### Set task
In the stretch of data from the line containing "state / province: Kentucky" through the line containing "genus: Lepechinia", change every "locality" to "location", keep everything else the same, and give back only those lines.
[start]
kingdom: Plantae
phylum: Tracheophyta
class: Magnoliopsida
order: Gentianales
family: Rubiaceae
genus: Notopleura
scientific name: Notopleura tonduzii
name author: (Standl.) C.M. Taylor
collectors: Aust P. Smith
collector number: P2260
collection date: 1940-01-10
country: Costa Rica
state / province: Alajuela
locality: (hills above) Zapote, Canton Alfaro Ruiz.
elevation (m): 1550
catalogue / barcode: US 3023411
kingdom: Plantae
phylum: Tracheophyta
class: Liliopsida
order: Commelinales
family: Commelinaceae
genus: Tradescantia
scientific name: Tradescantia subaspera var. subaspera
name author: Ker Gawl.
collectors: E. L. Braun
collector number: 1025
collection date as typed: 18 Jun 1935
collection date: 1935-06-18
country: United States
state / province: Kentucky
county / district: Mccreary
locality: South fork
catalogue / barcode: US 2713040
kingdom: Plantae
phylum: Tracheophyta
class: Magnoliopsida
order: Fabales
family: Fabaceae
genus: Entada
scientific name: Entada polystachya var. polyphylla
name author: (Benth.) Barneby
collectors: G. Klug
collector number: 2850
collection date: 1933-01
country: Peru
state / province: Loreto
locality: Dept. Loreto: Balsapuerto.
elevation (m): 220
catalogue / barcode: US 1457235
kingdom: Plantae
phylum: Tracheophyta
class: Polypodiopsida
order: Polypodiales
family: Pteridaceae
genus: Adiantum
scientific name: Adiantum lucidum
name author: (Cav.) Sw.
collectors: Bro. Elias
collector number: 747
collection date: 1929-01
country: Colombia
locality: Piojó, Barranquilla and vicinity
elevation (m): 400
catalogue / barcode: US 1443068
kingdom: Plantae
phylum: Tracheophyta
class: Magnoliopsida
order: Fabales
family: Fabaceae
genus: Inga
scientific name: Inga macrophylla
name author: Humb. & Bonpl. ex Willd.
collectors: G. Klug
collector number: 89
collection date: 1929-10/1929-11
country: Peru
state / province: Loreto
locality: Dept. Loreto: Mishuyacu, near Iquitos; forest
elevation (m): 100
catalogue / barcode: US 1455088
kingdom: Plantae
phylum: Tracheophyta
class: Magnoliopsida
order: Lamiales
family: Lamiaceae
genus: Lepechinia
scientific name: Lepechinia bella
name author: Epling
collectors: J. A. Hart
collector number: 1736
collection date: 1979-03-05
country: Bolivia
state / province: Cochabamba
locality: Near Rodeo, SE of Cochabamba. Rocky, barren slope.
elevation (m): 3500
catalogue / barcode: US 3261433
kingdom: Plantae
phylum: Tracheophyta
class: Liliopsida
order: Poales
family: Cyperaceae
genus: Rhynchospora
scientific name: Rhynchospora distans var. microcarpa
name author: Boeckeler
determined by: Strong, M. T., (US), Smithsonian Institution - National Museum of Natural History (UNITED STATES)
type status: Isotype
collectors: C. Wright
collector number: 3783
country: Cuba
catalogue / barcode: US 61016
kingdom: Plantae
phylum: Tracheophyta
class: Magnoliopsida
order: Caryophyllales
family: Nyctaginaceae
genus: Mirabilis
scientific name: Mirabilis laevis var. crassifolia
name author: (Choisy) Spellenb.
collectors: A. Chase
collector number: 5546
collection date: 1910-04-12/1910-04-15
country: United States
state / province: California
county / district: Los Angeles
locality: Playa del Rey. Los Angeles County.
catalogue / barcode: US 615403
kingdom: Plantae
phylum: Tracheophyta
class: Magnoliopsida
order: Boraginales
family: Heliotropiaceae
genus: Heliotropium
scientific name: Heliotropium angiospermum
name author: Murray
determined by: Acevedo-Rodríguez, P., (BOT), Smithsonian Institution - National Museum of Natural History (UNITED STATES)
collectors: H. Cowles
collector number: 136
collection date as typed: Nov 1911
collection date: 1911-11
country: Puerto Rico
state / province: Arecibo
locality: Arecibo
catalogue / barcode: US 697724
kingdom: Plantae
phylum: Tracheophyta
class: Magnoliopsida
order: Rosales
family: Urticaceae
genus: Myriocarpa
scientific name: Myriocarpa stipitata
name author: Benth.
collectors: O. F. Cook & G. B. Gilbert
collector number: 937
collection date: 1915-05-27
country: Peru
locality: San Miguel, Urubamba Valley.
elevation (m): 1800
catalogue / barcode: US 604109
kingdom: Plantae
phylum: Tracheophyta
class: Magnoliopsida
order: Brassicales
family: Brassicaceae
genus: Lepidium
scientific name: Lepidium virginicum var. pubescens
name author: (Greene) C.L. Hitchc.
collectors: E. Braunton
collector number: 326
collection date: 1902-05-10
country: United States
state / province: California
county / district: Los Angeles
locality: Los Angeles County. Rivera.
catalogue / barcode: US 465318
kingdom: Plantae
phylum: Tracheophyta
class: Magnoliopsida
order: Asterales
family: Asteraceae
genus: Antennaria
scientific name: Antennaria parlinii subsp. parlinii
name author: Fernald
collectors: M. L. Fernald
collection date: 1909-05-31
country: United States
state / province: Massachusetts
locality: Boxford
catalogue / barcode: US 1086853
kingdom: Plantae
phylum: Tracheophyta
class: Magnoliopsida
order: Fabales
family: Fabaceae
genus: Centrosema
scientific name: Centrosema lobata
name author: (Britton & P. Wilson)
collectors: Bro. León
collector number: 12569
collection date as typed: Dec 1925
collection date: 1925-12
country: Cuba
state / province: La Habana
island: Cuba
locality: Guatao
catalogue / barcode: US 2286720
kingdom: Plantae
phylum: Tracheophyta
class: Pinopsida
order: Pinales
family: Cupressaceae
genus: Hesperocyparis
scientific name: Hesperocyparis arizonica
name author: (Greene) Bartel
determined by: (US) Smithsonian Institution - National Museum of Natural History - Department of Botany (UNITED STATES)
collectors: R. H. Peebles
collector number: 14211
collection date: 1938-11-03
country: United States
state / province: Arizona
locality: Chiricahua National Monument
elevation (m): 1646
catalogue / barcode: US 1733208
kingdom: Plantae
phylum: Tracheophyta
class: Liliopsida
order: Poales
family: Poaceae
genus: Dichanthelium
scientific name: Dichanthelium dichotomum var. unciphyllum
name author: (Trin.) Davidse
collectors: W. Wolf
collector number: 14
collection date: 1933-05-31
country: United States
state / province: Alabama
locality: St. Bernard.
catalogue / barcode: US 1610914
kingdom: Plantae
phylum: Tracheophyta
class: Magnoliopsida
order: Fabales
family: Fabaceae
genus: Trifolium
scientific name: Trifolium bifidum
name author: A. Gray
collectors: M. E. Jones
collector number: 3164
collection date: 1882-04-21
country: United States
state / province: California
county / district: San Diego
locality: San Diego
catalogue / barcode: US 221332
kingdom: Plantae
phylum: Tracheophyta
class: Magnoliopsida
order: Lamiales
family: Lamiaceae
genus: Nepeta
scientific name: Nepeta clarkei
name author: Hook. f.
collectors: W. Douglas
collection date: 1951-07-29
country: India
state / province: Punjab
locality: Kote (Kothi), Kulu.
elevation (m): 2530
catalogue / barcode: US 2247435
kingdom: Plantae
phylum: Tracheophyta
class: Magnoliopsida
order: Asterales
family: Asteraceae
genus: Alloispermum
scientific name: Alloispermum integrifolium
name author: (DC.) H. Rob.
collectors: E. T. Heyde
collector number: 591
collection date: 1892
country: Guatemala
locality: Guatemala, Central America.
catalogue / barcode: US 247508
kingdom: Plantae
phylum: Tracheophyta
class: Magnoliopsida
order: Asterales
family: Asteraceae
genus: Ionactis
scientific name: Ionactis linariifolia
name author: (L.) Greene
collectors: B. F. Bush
[end]
### Exercise answer
state / province: Kentucky
county / district: Mccreary
location: South fork
catalogue / barcode: US 2713040
kingdom: Plantae
phylum: Tracheophyta
class: Magnoliopsida
order: Fabales
family: Fabaceae
genus: Entada
scientific name: Entada polystachya var. polyphylla
name author: (Benth.) Barneby
collectors: G. Klug
collector number: 2850
collection date: 1933-01
country: Peru
state / province: Loreto
location: Dept. Loreto: Balsapuerto.
elevation (m): 220
catalogue / barcode: US 1457235
kingdom: Plantae
phylum: Tracheophyta
class: Polypodiopsida
order: Polypodiales
family: Pteridaceae
genus: Adiantum
scientific name: Adiantum lucidum
name author: (Cav.) Sw.
collectors: Bro. Elias
collector number: 747
collection date: 1929-01
country: Colombia
location: Piojó, Barranquilla and vicinity
elevation (m): 400
catalogue / barcode: US 1443068
kingdom: Plantae
phylum: Tracheophyta
class: Magnoliopsida
order: Fabales
family: Fabaceae
genus: Inga
scientific name: Inga macrophylla
name author: Humb. & Bonpl. ex Willd.
collectors: G. Klug
collector number: 89
collection date: 1929-10/1929-11
country: Peru
state / province: Loreto
location: Dept. Loreto: Mishuyacu, near Iquitos; forest
elevation (m): 100
catalogue / barcode: US 1455088
kingdom: Plantae
phylum: Tracheophyta
class: Magnoliopsida
order: Lamiales
family: Lamiaceae
genus: Lepechinia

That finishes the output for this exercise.